Częstochowianie zajmują piątą pozycję i mają 13 pkt - tyle samo, co drugi zespół w tabeli. Dlatego po sobotnich meczach mogą zajść w tabeli duże zmiany. Ewentualne zwycięstwo za trzy punkty może sprawić, że nasi siatkarze awansują nawet na drugie miejsce. Mecz z Czarnymi w sobotę w hali Częstochowianka przy ul. Rejtana o godz. 18. Wcześniej, bo o godz. 15.30, na Częstochowiance rezerwy Delic-Polu Norwida rozegrają spotkanie III ligi z KPKS-em Halemba, a w niedzielę o godz. 12 z MOSiR-em Bauer Mysłowice.
W II lidze kobiet Domex Częstochowianka gra na wyjeździe z MKS-em Świdnica.

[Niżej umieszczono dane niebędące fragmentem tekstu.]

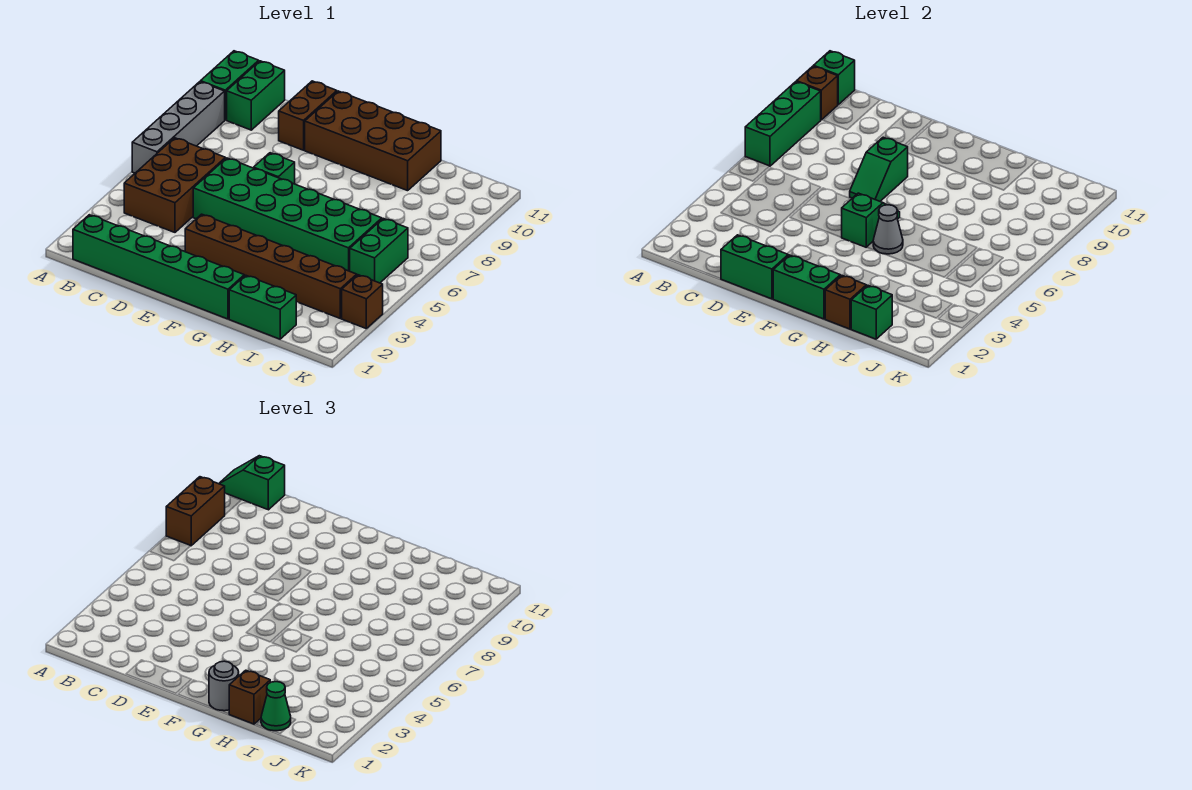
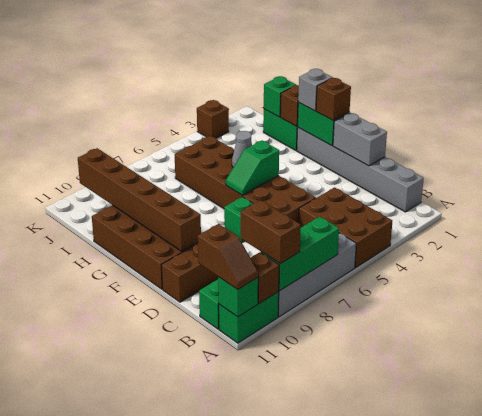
brown brick A8:A9 level 3 -> brown brick A9:B9 level 3
green slope A11:B11 level 3 top B -> brown slope A11:B11 level 3 top B
green brick B1:G1 level 1 -> grey brick B1:G1 level 1
brown brick B4:C6 level 1 -> brown brick A4:C5 level 1
green brick D1:E1 level 2 -> grey brick D1:E1 level 2
green brick D5:I6 level 1 -> brown brick D5:I6 level 1
brown brick E3:J3 level 1 -> brown brick E10:J10 level 2
green slope E7:E8 level 2 top 8 -> none
grey round brick G1 level 3 -> grey brick G1 level 3
brown brick H1 level 3 -> brown brick F1 level 3
green cone I1 level 3 -> none
green brick J5:J6 level 1 -> none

Po ostatnich zwycięstwach nasze siatkarki awansowały w ligowej tabeli na 4. msc, a ich rywal zajmuje miejsce dziewiąte. Jednak zdaniem częstochowskiego szkoleniowca mecz w Świdnicy nie będzie należał do łatwych. - Zespół MKS-u na wyjazdach spisuje się słabo, jednak we własnej hali jest groźny - twierdzi Paweł Kapica.